- _Requirement 1_
From the excerpt on InSHAPE study methods, reproduce word for word the part that begins with the words containing "For each study" and ends with "15.1 (StataCorp, 2017).".
- _Requirement 2_
In the excerpt on InSHAPE study methods, how often did health mentors send participants' weight data to the research team?
- _Requirement 3_
Continue the excerpt on InSHAPE study methods, starting right after its final sentence.

- _Excerpt to read_
Participant-level outcome

Cardiovascular risk reduction

Cardiovascular risk reduction was defined as achieving clinically significant weight loss of ⩾5% body weight or clinically significant increase in cardiorespiratory fitness of >50 m on the 6-Min Walk Test (6-MWT) since baseline (Bartels et al., 2013, 2015). Health mentors assessed InSHAPE participants’ weight and submitted the data to the research team on a weekly basis. Health mentors also administered the 6-MWT to participants enrolled in the InSHAPE program and submitted these data to the research team quarterly. The 6-MWT measures the distance an individual can walk in 6 min. In obese adults, the 6-MWT is a reliable and valid measure of cardiovascular fitness with favorable test–retest and discriminant validity (Beriault et al., 2009; Larsson & Reynisdottir, 2008). An increase in distance of >50 m on the 6-MWT is associated with clinically significant reduction in risk for cardiovascular disease (Rasekaba et al., 2009). We assessed cardiovascular risk reduction during the implementation period (i.e., 3, 6, 9, and 12 months).

Statistical design

Summary statistics were presented for the organizational characteristics—mean, SD, median, and interquartile range for continuous variables and proportions for categorical variables. The total instances and distribution across sites for adaptations were reported, overall and by type of adaptation (i.e., fidelity-consistent or fidelity-inconsistent). At the organizational level, the association between adaptations and fidelity score over time (i.e., 6 and 12 months) was estimated using a two-level mixed effects linear regression model with time in Level 1 and sites in Level 2. The randomization group (VLC vs. TA) and time were included as fixed effects and a random effect at the site level was used to account for the correlated observations over time due to the repeated measures. To assess the relationship between adaptations and cardiovascular risk reduction over time (i.e., 3, 6, 9, and 12 months), a three-level mixed effects logistic regression model was estimated, with time in Level 1, clients in Level 2, and sites in Level 3. Randomization group (i.e., VLC vs. TA), time, and logarithm of the baseline values of body weight and cardiorespiratory distance on the 6-MWT were included as fixed effects; a random intercept was included at the client level to account for the within-client correlation over time due to the repeated measures, and another random intercept was used for sites to adjust for clustering of clients within sites. Moreover, heteroskedasticity-robust standard errors clustered at the site-level were reported to account for the nesting of clients within sites.

For each study outcome, we estimated four different models, each including a different independent variable in terms of the adaptations: (a) total number of adaptations (Model 1); (b) total number of fidelity-consistent adaptations (Model 2); (c) total number of fidelity-inconsistent adaptations (Model 3); and (d) distinct adaptations that were inconsistent with the core InSHAPE model (i.e., exercise at mental health agency, hybrid group and one-to-one health mentoring sessions, less frequent celebrations, and health mentor not a certified personal trainer) (Model 4). A maximum likelihood estimation approach was used to address missing data (Enders, 2010; Jennrich & Schluchter, 1986). All analyses were performed using Stata 15.1 (StataCorp, 2017).

- _Data shown_
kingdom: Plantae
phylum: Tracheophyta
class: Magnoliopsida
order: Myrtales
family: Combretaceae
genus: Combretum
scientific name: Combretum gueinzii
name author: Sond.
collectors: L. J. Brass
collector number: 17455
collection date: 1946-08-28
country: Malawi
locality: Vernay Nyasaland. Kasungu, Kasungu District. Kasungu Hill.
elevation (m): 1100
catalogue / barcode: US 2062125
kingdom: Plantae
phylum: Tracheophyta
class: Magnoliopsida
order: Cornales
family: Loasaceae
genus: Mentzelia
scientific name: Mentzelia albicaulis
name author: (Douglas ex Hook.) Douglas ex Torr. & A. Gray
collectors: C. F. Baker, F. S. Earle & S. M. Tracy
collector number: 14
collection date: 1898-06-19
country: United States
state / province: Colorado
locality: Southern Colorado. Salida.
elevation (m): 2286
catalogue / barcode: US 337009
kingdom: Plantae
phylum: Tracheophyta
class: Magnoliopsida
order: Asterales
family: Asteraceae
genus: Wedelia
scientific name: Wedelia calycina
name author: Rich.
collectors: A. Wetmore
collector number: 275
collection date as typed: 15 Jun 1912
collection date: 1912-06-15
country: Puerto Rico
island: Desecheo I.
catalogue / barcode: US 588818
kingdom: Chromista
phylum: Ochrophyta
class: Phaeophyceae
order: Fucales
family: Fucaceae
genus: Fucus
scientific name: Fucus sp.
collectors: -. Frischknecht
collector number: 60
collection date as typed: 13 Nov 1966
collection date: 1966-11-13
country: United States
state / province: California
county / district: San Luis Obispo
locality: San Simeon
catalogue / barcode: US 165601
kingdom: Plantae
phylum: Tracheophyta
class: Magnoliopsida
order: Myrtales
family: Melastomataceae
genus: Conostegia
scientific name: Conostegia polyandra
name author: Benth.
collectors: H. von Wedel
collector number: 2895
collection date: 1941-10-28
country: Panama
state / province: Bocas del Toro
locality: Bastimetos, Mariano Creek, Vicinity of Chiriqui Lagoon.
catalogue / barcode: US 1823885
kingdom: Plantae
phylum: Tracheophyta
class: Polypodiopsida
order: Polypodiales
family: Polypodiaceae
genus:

- _Written reply 1_
For each study outcome, we estimated four different models, each including a different independent variable in terms of the adaptations: (a) total number of adaptations (Model 1); (b) total number of fidelity-consistent adaptations (Model 2); (c) total number of fidelity-inconsistent adaptations (Model 3); and (d) distinct adaptations that were inconsistent with the core InSHAPE model (i.e., exercise at mental health agency, hybrid group and one-to-one health mentoring sessions, less frequent celebrations, and health mentor not a certified personal trainer) (Model 4). A maximum likelihood estimation approach was used to address missing data (Enders, 2010; Jennrich & Schluchter, 1986). All analyses were performed using Stata 15.1 (StataCorp, 2017).

- _Written reply 2_
Weekly.

- _Written reply 3_
Results

The characteristics of the behavioral health organizations interviewed at the conclusion of the 24-month randomized trial are presented in Table 1. A plurality of organizations were located in urban areas (48.7%) and over one-fifth in rural areas. The mean operating budget among organizations with high financial resources was US$78 million compared with US$5.7 million among the low resource organizations. High-volume organizations served an average of 23,713 patients compared with 6,434 patients in medium volume and about 2,271 patients in low-volume organizations. Medicaid was the primary payer for patients with mental illness (64.3%).

Table 1.

Organizational characteristics of study sites.

Characteristics	N	M	SD	Median	Interquartile range
Total operating budget, terciles
Low (<US$14.7m)	12	US$5.7m	US$4.6m	US$4.4m	US$7.4m
Medium (US$14.7m–US$35.2m)	12	US$23.6m	US$57.0m	US$24.3m	US$8.3m
High (US$35.3m–US$174m)	11	US$78.0m	US$38.0m	US$80.0m	US$36.7m
Volume of patients served annually, terciles
Low (589–4,126)	13	2,271	1,213	2,461	1,740
Medium (4,127–11,500)	12	6,434	2,207	5,876	2,441
High (11,501–44,804)	12	23,713	11,920	21,294	18,958
Volume of SMI patients served annually, terciles
Low (200–1,500)	13	909	473	832	703
Medium (1,501–3,000)	12	2,217	426	2,098	644
High (3,001–9,277)	12	5,478	2,240	5,295	3,940
Percentage of patients with mental illness paid for services with Medicaid	36	64.3	26.1	72.8	34.1
	N	%
Geography
Urban	18	48.7
Suburban	6	16.2
Rural	8	21.6
Mixed	5	13.5
Using any Medicaid waiver program to support InSHAPE program
No	28	75.7
Yes	9	24.3
Using any funds from a state Block Program to support InSHAPE program
No	31	86.1
Yes	5	13.9
Currently have a Primary and Behavioral Health Care Integration (PBHCI) program
No	25	67.6
Yes	12	32.4

SMI: serious mental illness.

The implementation study team identified adaptations across 28 of 37 sites interviewed (76%) with a total of 58 instances of adaptations to InSHAPE (M = 2.1, SD = 1.3); 24 instances of adaptations were rated as fidelity-consistent across 16 sites (43%), and 34 instances were rated as fidelity-inconsistent across 22 sites (60%). Using technology to enhance and support InSHAPE, which model experts judged to be fidelity-consistent, was the most common type of adaptation (12 instances across eight sites), followed by offering participants individual and group health mentoring sessions (5 instances across five sites), and holding health mentoring/exercise sessions at the mental health center instead of a fitness facility located in the community (5 instances across five sites), both of which were judged as fidelity-inconsistent by the model experts (see Figure 1).

Figure 1.

Distribution of Adaptations to the InSHAPE Program.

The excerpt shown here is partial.